-- Opening Marker --

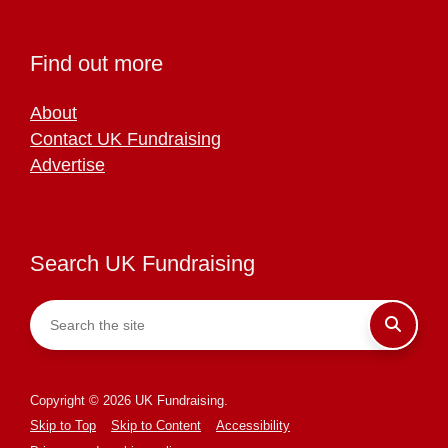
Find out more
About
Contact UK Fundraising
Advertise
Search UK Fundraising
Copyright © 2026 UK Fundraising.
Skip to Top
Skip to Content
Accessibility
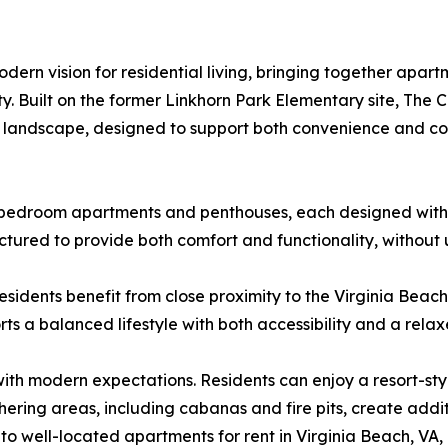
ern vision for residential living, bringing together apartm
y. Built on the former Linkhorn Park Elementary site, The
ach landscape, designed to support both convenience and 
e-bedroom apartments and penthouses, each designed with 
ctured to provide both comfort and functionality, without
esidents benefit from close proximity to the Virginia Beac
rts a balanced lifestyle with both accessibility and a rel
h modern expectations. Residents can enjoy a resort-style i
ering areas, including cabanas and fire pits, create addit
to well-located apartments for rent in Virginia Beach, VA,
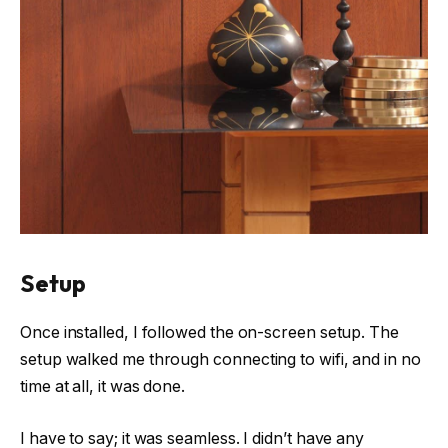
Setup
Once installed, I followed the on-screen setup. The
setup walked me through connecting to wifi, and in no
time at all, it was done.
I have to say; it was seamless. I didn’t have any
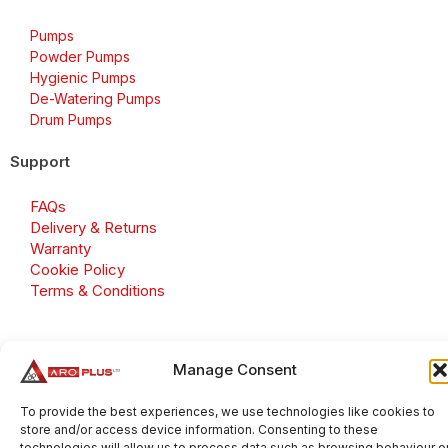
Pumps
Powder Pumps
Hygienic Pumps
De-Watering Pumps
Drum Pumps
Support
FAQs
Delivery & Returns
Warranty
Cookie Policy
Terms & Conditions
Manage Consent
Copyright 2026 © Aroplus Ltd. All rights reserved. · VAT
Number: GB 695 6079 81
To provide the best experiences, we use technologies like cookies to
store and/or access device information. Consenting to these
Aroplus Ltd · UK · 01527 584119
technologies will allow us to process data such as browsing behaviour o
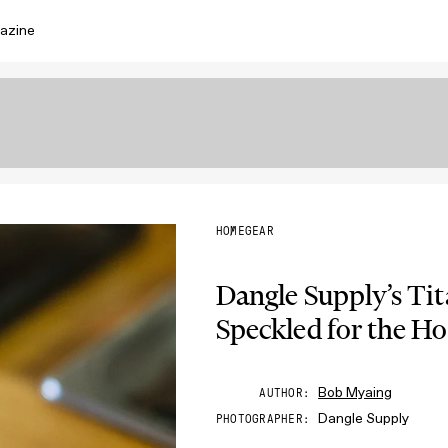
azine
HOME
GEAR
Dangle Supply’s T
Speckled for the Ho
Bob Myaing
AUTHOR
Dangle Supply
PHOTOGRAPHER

-- Closing Marker --
-- Opening Marker --

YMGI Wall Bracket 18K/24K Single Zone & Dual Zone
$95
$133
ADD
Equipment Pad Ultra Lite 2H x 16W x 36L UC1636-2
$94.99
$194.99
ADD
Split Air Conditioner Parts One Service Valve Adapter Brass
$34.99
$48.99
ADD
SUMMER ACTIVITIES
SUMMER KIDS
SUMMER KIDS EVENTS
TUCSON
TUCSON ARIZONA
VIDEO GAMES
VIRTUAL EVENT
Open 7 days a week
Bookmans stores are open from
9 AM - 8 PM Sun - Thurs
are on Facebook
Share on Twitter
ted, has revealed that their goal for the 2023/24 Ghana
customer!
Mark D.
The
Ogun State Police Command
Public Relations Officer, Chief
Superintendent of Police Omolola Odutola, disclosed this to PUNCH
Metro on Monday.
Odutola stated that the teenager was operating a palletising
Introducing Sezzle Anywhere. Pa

-- Closing Marker --

▶ **About this exercise**
Write out the data that opens with the line containing "ern vision for" and closes with the line containing "PHOTOGRAPHER", including both of those lines. Omit the pictures from your answer.

▶ **Result for this exercise**
ern vision for residential living, bringing together apartm
y. Built on the former Linkhorn Park Elementary site, The
ach landscape, designed to support both convenience and 
e-bedroom apartments and penthouses, each designed with 
ctured to provide both comfort and functionality, without
esidents benefit from close proximity to the Virginia Beac
rts a balanced lifestyle with both accessibility and a rel
h modern expectations. Residents can enjoy a resort-style i
ering areas, including cabanas and fire pits, create addit
to well-located apartments for rent in Virginia Beach, VA,
Setup
Once installed, I followed the on-screen setup. The
setup walked me through connecting to wifi, and in no
time at all, it was done.
I have to say; it was seamless. I didn’t have any
Pumps
Powder Pumps
Hygienic Pumps
De-Watering Pumps
Drum Pumps
Support
FAQs
Delivery & Returns
Warranty
Cookie Policy
Terms & Conditions
Manage Consent
Copyright 2026 © Aroplus Ltd. All rights reserved. · VAT
Number: GB 695 6079 81
To provide the best experiences, we use technologies like cookies to
store and/or access device information. Consenting to these
Aroplus Ltd · UK · 01527 584119
technologies will allow us to process data such as browsing behaviour o
azine
HOME
GEAR
Dangle Supply’s T
Speckled for the Ho
Bob Myaing
AUTHOR
Dangle Supply
PHOTOGRAPHER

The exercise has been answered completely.